Check every line below for the string "events", and copy the lines that contain it.

═══ INFORMATION PROVIDED ═══

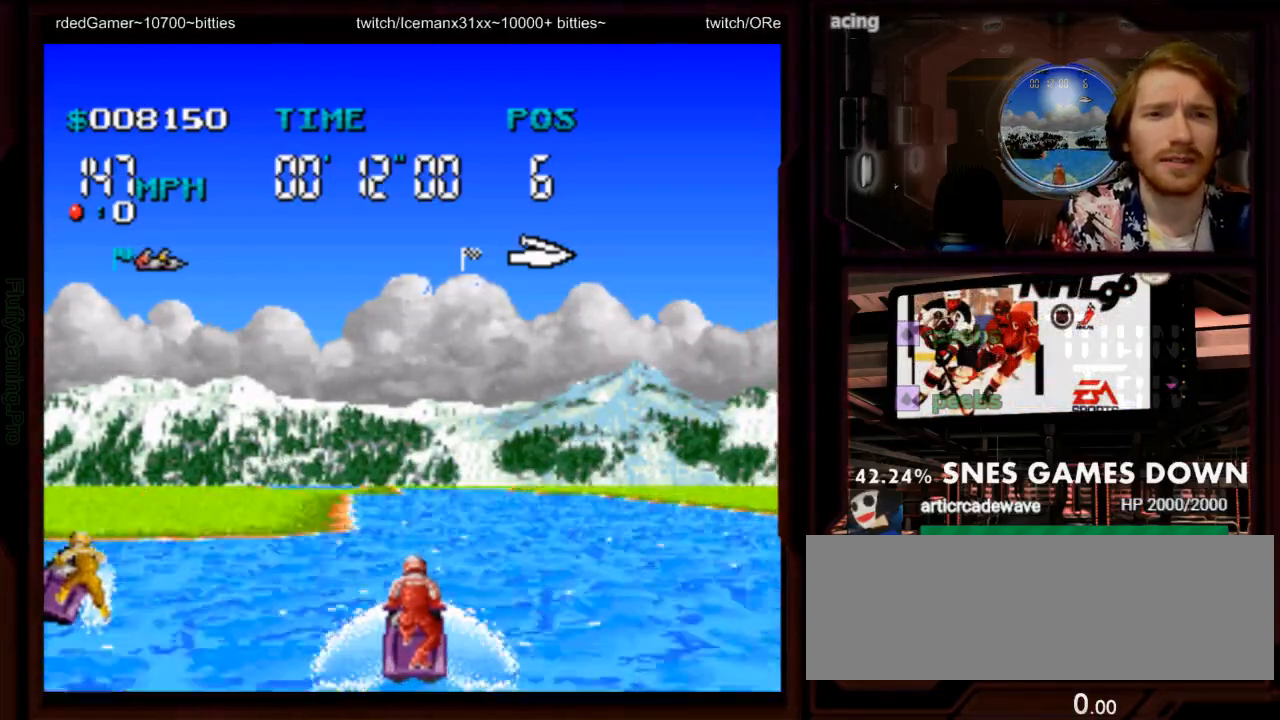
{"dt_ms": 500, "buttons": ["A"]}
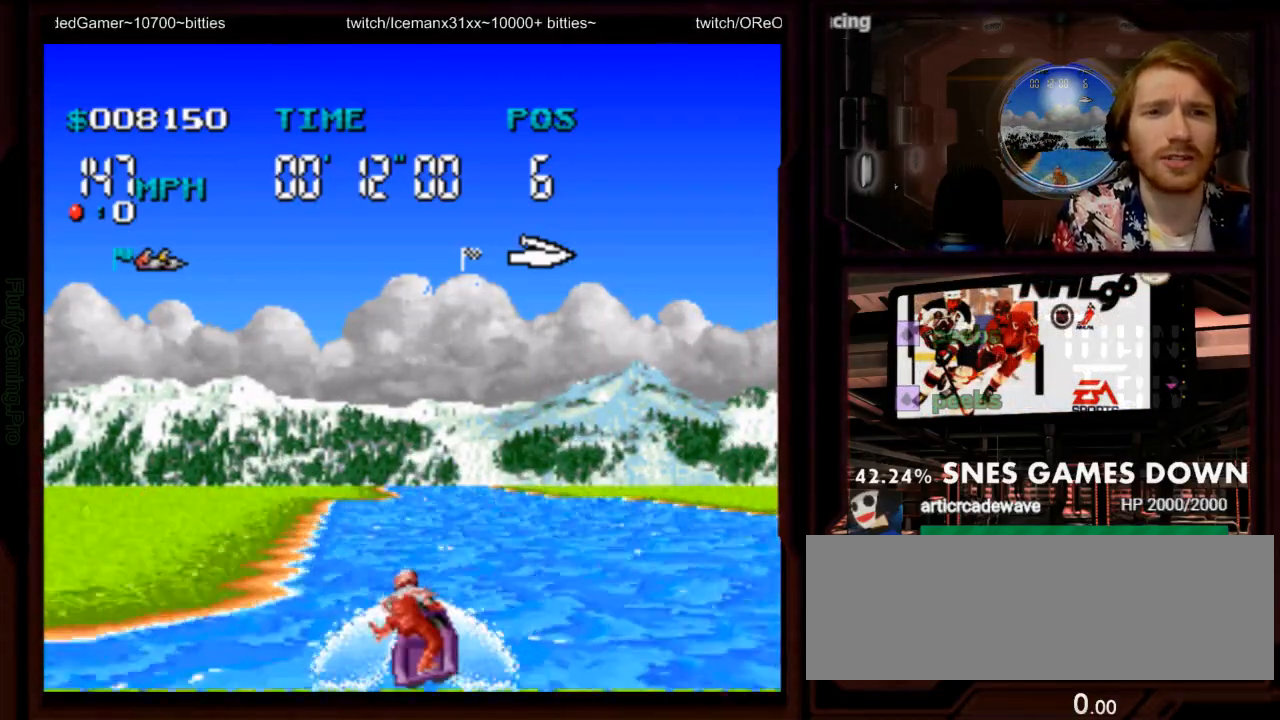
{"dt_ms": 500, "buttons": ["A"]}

═══
═══ INFORMATION PROVIDED ═══

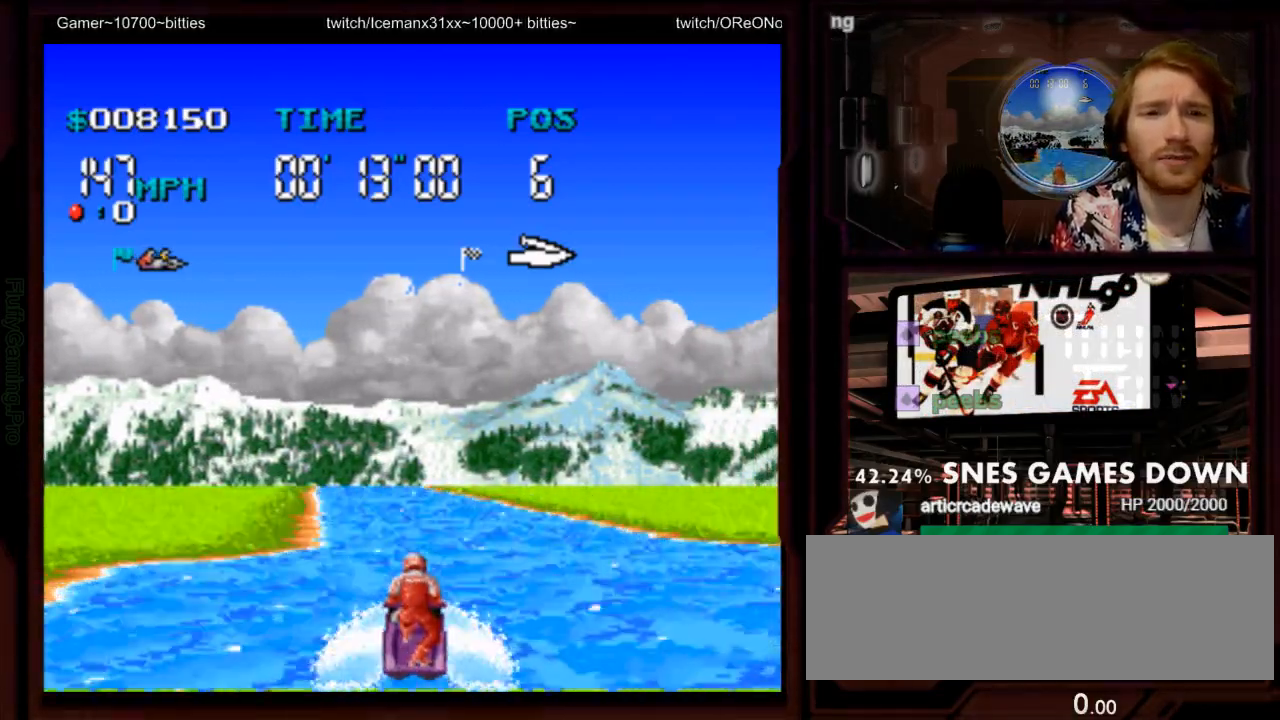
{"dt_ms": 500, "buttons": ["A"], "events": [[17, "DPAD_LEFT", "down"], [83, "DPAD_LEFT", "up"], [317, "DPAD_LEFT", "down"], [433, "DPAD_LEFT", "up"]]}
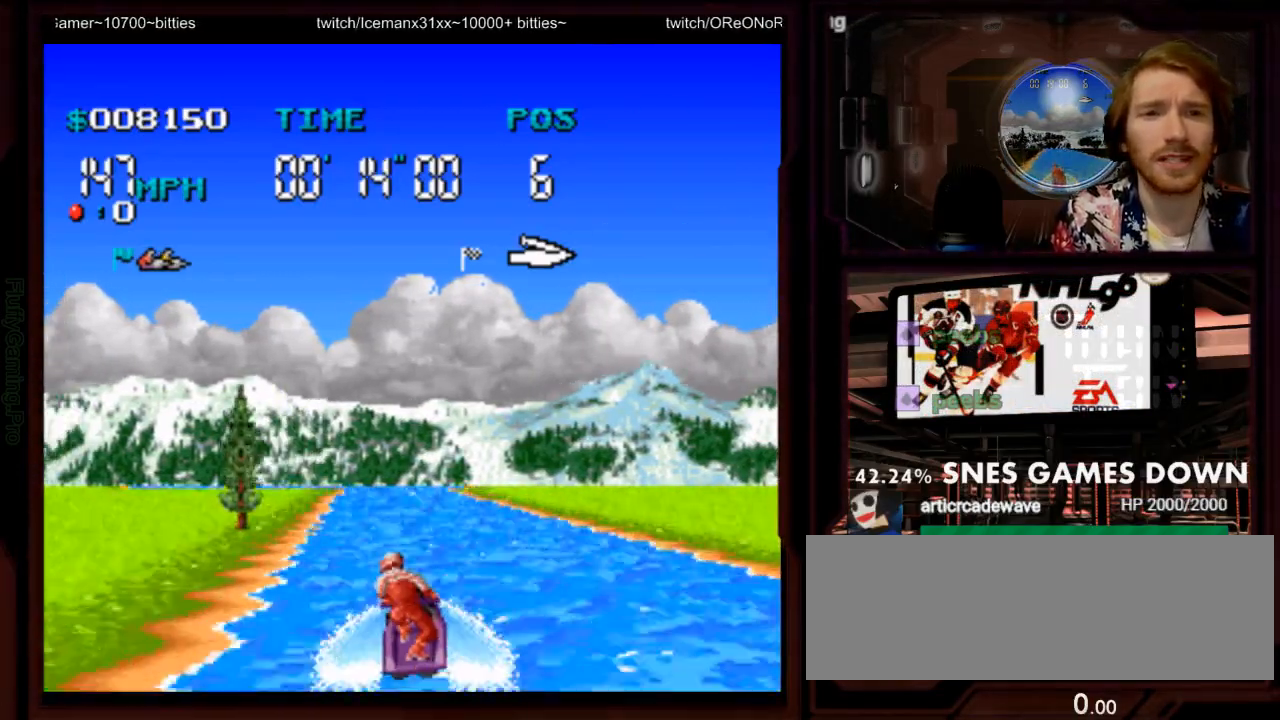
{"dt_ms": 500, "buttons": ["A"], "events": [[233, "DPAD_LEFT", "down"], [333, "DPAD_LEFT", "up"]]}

═══

■ EXERCISE RESULT
{"dt_ms": 500, "buttons": ["A"], "events": [[17, "DPAD_LEFT", "down"], [83, "DPAD_LEFT", "up"], [317, "DPAD_LEFT", "down"], [433, "DPAD_LEFT", "up"]]}
{"dt_ms": 500, "buttons": ["A"], "events": [[233, "DPAD_LEFT", "down"], [333, "DPAD_LEFT", "up"]]}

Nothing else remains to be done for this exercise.